MethaSyn

In the X-Energy sub-project MethaSyn, fundamental relationships and efficiency influences of syntrophic, i.e. mutually beneficial, mixed microorganism cultures for biological methane production are to be researched. This new and innovative approach should contribute to increasing gas production and the stability of biological methanation. The extent to which the syntrophic mixed cultures are also suitable applications for electromethanogenesis (X-Energy sub-project DUEME) will also be investigated.

Effective and stable methane production

Biological methanation (BM), i.e. the biological conversion of hydrogen (H₂) and carbon dioxide (CO₂) to methane, is a way of making green electricity storable. A major advantage of methane gas over the direct use of hydrogen produced by electrolysis is the wide range of technical applications and storage options designed for natural gas.

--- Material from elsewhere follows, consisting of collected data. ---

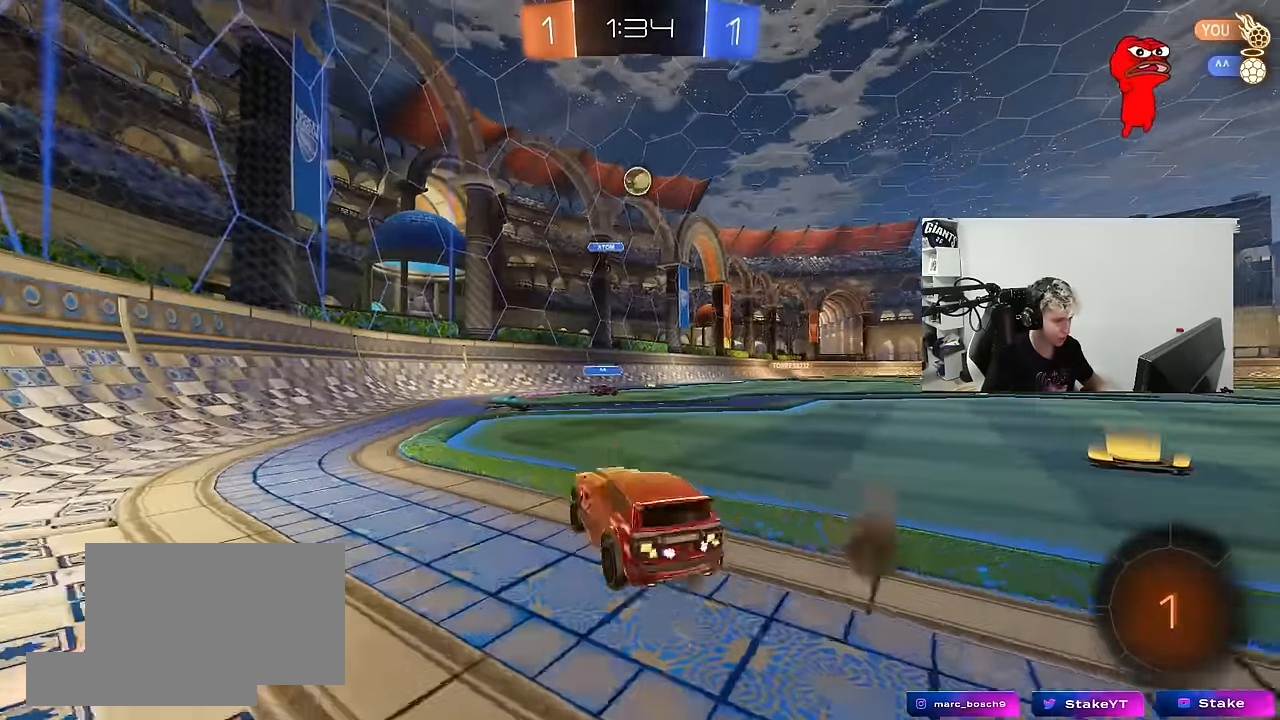
{"keys": ["d", "shift", "w"], "mouse": ["left", "right"], "mouse_move": "down-left", "events": [[133, "mouse_right", "up"], [283, "d", "up"], [317, "mouse_left", "down"], [317, "mouse_right", "down"], [417, "d", "down"], [417, "mouse_right", "up"], [417, "shift", "down"], [467, "mouse_right", "down"]]}
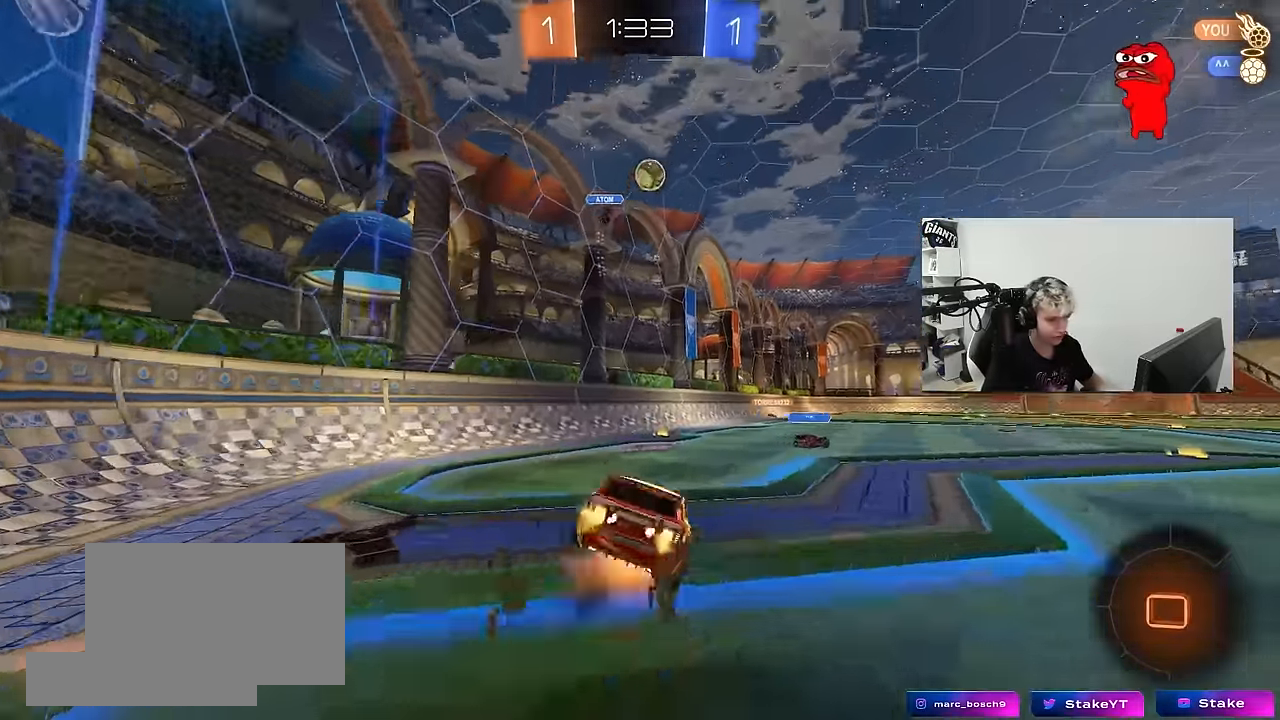
{"keys": ["d", "shift"], "mouse": [], "mouse_move": "still", "events": [[50, "mouse_left", "up"], [50, "s", "down"], [50, "w", "up"], [150, "mouse_right", "up"], [283, "space", "down"], [383, "s", "up"], [483, "space", "up"]]}
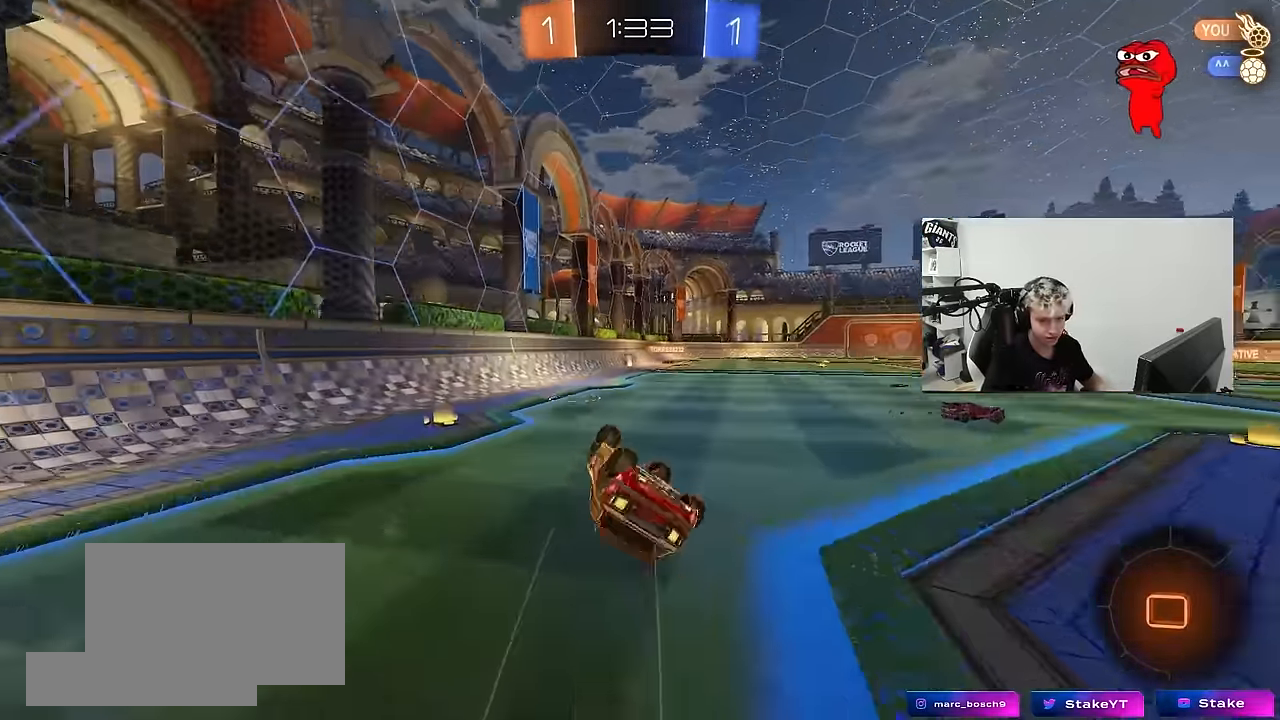
{"keys": [], "mouse": [], "mouse_move": "still", "events": [[17, "s", "down"], [217, "s", "up"], [267, "d", "up"], [300, "shift", "up"]]}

Since the availability of electricity from renewable energy sources to generate the hydrogen required for the BM varies greatly due to fluctuating wind and solar conditions, a BM should ideally be able to withstand these fluctuations without a reduction in performance.

MethaSyn's novel approach aims to use a further group of organisms in addition to the methanogenic archaea traditionally used to ensure almost uninterrupted methane production despite pauses in hydrogen production, thus achieving greater overall efficiency.

When H₂ and CO₂ are fed in, acetogenic bacteria and methanogenic archaea convert these reactant gases equally: to acetic acid by the bacteria and to methane by the archaea. During pauses in the feed, the residual dissolved hydrogen is still converted, then the archaea switch to utilizing the resulting acetic acid and form methane from it. If H₂ and CO₂ are fed in again, hydrogen is again preferred due to the better energy production through hydrogenotrophic methanogenesis. The advantage of acetogenic bacteria is that the pH value is stabilized by capturing the acetic acid formed. The methanogenic archaea benefit from the intermediate substrate acetic acid as an energy source and thus the maintenance of their metabolism.

By using pure green, electrolytically produced hydrogen and CO₂ from industrial processes or CO₂ extraction from the air, the MethaSyn project aims to investigate a new solution for the effective and stable production of biomethane.